It is always a good idea to ask questions about the exact scope of the problem we are solving. Design questions are mostly open-ended, and they don’t have ONE correct answer, that’s why clarifying ambiguities early in the interview becomes critical. Candidates who spend enough time to define the end goals of the system always have a better chance to be successful in the interview.
(1) Use cases
(2) Scenarios that will not be covered
(3) Who will use
(4) How many will use
(5) Usage patterns
(1) Latency and Throughput requirements
(2) Consistency vs Availability
[Weak/strong/eventual => consistency |
Failover/replication => availability]
(3) Reliability
It is always a good idea to estimate the scale of the system we’re going to design. This will also help later when we will be focusing on scaling, partitioning, load balancing and caching.

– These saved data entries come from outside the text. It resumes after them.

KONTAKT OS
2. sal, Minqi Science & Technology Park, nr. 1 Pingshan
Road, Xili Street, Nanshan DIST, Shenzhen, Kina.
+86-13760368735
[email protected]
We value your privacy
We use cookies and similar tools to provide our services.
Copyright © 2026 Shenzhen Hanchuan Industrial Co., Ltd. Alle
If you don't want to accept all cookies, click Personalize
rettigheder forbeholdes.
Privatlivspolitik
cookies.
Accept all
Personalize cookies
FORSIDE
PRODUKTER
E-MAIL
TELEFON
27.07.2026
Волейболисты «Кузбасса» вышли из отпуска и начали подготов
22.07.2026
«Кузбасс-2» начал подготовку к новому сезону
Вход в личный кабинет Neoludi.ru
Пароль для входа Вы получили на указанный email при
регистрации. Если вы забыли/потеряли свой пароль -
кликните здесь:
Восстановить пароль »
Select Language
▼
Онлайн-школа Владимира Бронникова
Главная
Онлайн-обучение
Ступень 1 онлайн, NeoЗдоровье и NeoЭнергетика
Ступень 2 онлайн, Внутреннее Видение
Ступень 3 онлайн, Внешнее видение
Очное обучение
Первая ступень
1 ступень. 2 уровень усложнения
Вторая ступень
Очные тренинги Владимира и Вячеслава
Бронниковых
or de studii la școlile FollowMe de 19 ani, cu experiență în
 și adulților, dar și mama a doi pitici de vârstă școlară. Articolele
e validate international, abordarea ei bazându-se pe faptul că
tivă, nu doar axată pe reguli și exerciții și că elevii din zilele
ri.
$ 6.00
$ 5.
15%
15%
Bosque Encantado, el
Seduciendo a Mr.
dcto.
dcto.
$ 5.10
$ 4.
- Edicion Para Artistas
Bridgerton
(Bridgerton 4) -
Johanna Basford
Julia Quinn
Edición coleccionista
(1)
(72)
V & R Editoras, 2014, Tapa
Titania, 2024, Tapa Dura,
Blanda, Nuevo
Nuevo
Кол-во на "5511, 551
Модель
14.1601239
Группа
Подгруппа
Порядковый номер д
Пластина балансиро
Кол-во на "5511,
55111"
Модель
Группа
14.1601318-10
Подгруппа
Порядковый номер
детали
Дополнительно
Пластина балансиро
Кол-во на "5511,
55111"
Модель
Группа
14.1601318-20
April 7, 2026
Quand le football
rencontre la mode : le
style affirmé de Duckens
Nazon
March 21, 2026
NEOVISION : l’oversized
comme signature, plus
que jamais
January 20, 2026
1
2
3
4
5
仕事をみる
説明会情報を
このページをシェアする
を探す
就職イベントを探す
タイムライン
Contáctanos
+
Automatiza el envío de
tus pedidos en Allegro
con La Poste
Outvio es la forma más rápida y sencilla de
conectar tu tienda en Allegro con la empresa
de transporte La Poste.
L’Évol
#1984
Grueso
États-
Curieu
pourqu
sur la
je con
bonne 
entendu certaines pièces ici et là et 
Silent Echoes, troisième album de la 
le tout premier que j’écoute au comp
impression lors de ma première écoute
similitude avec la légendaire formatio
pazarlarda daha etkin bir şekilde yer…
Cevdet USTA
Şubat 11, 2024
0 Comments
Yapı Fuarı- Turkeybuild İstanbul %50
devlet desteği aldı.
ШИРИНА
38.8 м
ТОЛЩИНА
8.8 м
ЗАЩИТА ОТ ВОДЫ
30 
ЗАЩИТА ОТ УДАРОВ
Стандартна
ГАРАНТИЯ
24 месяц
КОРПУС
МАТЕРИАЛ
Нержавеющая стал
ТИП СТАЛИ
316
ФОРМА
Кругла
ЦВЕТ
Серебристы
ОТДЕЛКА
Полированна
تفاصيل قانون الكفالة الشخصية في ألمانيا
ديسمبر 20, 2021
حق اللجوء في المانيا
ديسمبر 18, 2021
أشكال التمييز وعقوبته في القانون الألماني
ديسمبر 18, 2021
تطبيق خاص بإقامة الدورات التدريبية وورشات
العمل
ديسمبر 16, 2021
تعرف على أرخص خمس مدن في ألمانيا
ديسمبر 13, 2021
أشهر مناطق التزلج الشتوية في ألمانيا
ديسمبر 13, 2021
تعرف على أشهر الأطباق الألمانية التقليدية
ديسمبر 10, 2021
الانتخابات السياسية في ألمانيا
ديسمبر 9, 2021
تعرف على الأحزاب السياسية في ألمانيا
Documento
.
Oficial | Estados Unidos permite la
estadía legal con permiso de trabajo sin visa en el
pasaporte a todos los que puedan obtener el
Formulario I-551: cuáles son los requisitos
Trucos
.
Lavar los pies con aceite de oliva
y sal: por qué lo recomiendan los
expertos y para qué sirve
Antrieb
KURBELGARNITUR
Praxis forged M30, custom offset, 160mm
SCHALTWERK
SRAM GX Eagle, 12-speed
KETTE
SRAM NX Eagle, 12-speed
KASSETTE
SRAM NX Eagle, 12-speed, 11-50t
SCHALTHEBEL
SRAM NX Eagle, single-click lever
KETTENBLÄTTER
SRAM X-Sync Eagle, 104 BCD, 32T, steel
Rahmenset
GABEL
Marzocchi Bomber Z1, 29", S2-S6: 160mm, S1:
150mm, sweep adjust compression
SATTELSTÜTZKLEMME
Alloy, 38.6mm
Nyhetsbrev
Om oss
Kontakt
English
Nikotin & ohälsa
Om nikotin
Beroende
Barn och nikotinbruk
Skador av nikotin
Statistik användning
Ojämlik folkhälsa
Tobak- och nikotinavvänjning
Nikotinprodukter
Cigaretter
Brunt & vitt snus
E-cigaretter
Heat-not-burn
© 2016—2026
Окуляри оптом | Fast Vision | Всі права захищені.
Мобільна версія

(1) Throughput (QPS for read and write queries)
(2) Latency expected from the system (for read and write queries)
(3) Read/Write ratio
(4) Traffic estimates
- Write (QPS, Volume of data)
- Read (QPS, Volume of data)
(5) Storage estimates
(6) Memory estimates
- If we are using a cache, what is the kind of data we want to store in cache
- How much RAM and how many machines do we need for us to achieve this ?
- Amount of data you want to store in disk/ssd
Define what APIs are expected from the system. This will not only establish the exact contract expected from the system but will also ensure if we haven’t gotten any requirements wrong.
Some examples of APIs for a Twitter-like service would be:
postTweet(user_id, tweet_data, tweet_location, user_location, timestamp, …)
generateTimeline(user_id, current_time, user_location, …)
markTweetFavorite(user_id, tweet_id, timestamp, …)
Defining the data model in the early part of the interview will clarify how data will flow between different components of the system. Later, it will guide for data partitioning and management. The candidate should be able to identify various entities of the system, how they will interact with each other, and different aspects of data management like storage, transportation, encryption, etc.
Draw a block diagram with 5-6 boxes representing the core components of our system. We should identify enough components that are needed to solve the actual problem from end-to-end.